Motors

Physics Review

Flux and Lorentz

Electric motors turn electrical power into torque via Lorentz forces. Core relationships:

\[V_{\text{applied}} = k_e \omega + I R_w\]

\[T = k_t I\]

\[P_{\text{mech}} = T \omega\]

\[P_{\text{elec}} = V I\]

Variables:

V_applied supply voltage (V); k_e back-EMF constant (V·s/rad); ω speed (rad/s)
I current (A); R_w winding resistance (Ω)
T torque (N·m); k_t torque constant (N·m/A)
P_mech shaft power, P_elec electrical power (W)

Linear Motor Model Derivation

Inuitively, if we increase the voltage to a motor, it will spin faster; rather, the speed is proportional:

\[V = \alpha \omega\]

Similarly, if we grab the axle and increase the torque, we see the current rise; again this relationship is largely linear:

\[I = \frac{1}{\alpha} \tau\]

We can recall that electrical power (in Watts) is just voltage x current, then we can follow that:

\[P_{\text{elec}} = V I = (\alpha \omega)(\frac{1}{\alpha} \tau) = \omega \tau = P_{\text{mech}}\]

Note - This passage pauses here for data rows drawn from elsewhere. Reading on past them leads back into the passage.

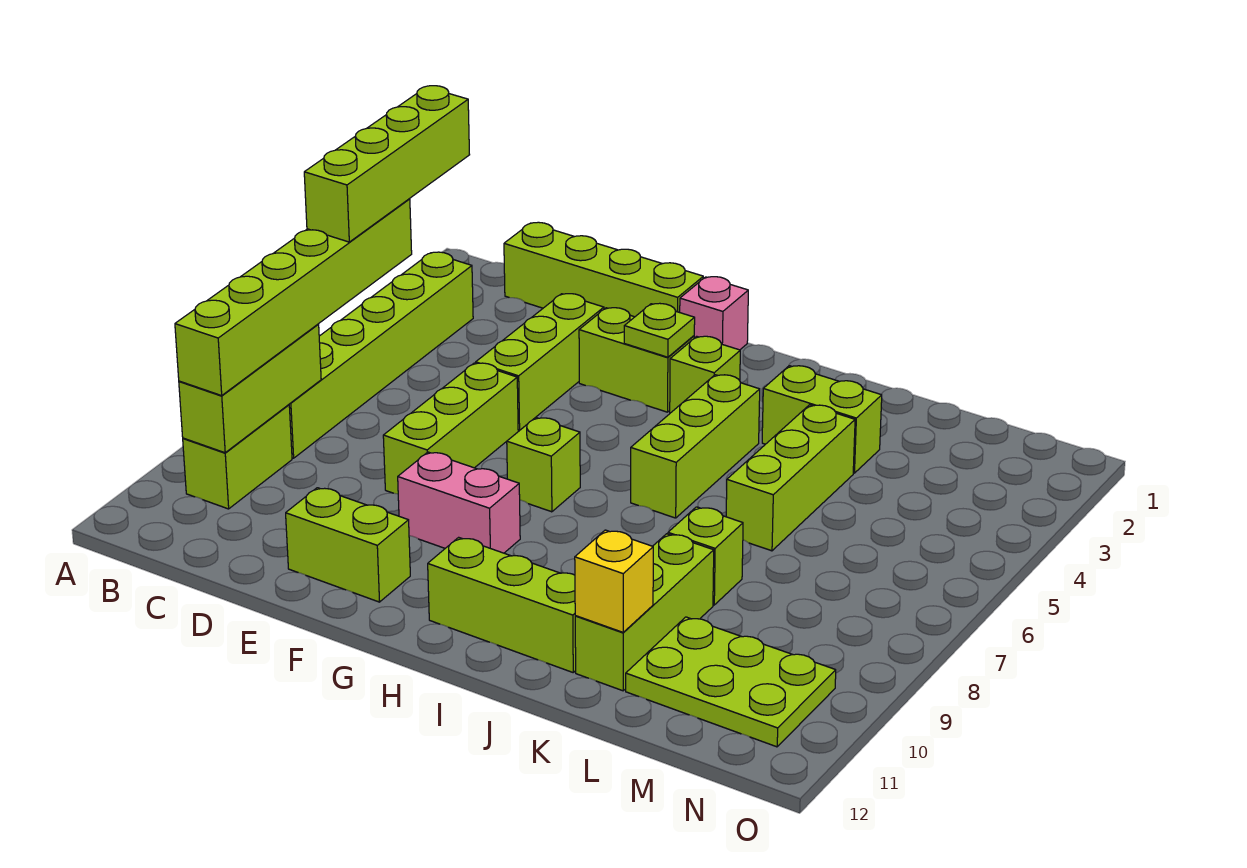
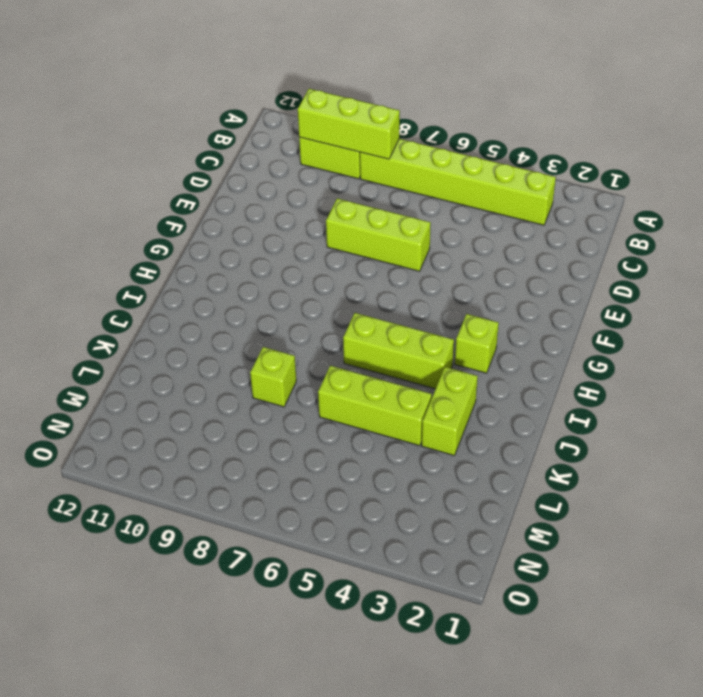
none -> lime 1x4 brick [504,222,703,317]
none -> lime 1x3 brick [476,294,604,431]
none -> lime 1x2 brick [286,488,410,602]

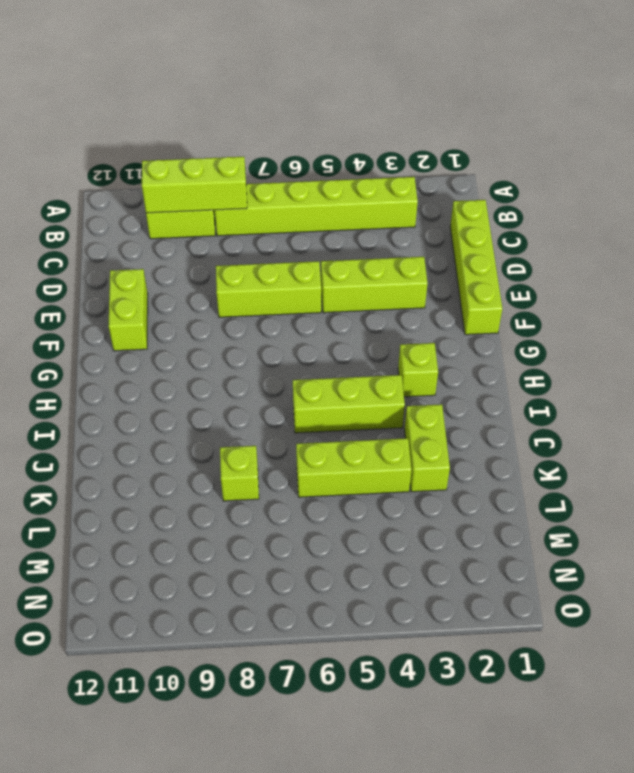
none -> lime 1x2 brick [579,308,694,412]
none -> pink 1x2 brick [398,452,520,553]
none -> pink 1x1 brick [680,277,748,350]

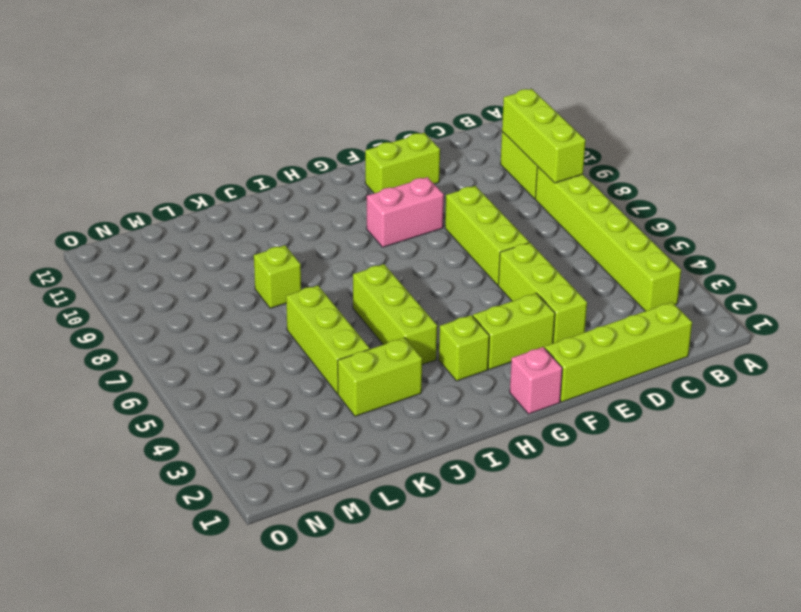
none -> lime 1x1 brick [507,417,580,512]
none -> lime 1x3 brick [428,537,576,672]
none -> lime 1x3 brick [575,534,714,691]

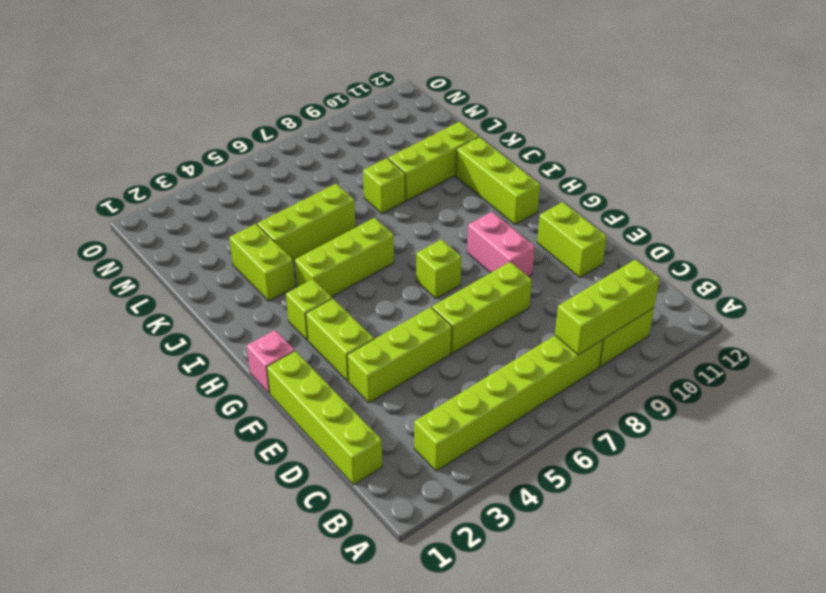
none -> lime 2x3 plate [626,617,836,747]
none -> lime 1x1 plate [624,303,695,357]
none -> yellow 1x1 brick [575,530,653,632]

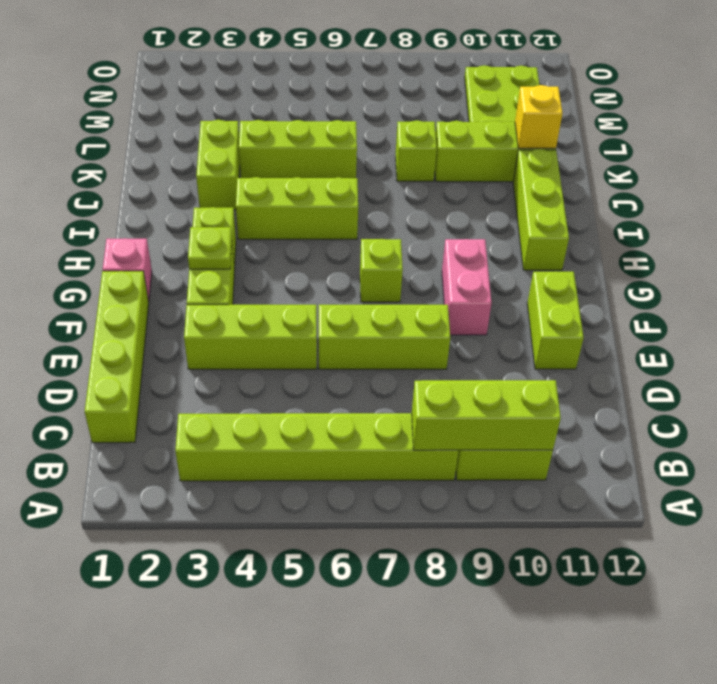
none -> lime 1x6 brick [175,199,412,396]
none -> lime 1x4 brick [304,86,470,242]

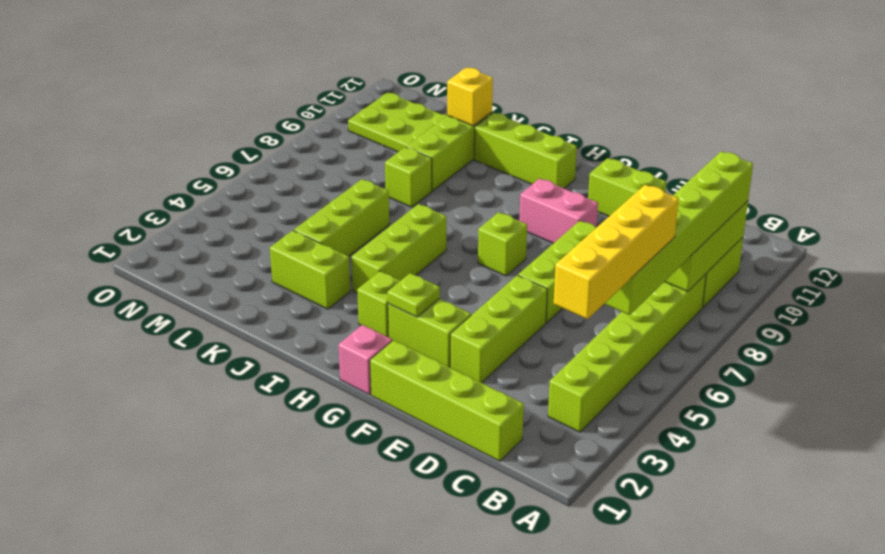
yellow 1x4 brick [554,185,679,319] -> lime 1x4 brick [304,86,470,242]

\[P_{\text{mech}} \approx P_{\text{elec}}\]

We can see that in order for power to be conserved, the linear relationship between the voltage and speed must match the linear relationship between torque and current. This value is the K_v of the motor. You can find it in units of rpm/V, but it could just as easily be measured in N*m/A.

Motor Types

Motor	Figure	Typical use / notes
Brushed DC		Two-wire input High starting torque Cheap and simple drive electronics Brushes wear causing electrical noise + slow degredation Easy to drive/control
Brushless DC (BLDC)		Higher efficiency and power density than brushed DC Requires an ESC (electronic speed controller) Generally more customizable for weight-constrained systems Add Hall sensors or encoders for precise low-speed control Used in most production-grade high-performance systems
Stepper		Moves in discrete steps Built-in step count serves as odometer Can skip steps and throw off odometer count Add feedback if loads are uncertain NEMA Steppers used in most 3D printers Microstepping provides half-notch at the cost of reducing holding torque

Encoders

Encoders can be classified as either linear or rotary, and as either incremental or absolute

Linear Encoders - measure lateral distance traveled along a slider
Rotary Encoders - measure an anglular position about an axis
Incremental - measure distance traveled along a path back and forth
Absolute - measure with respect to a global origin without drift

Incremental

Absolute

Linear

Capacitive strip encoder (digital calipers, DROs)

Optical / magnetic scale (CNC, elevators)

Rotary

Optical quadrature (motors, velocity FB)

Potentiometer Optical absolute encoder

Servos

Servos solve a special problem between cheap, high torque, position-accurate motors. They serve as a single unit combining a DC brushed motor, absolute encoder, and (typically planetary) high torque gearbox to provide built-in position control.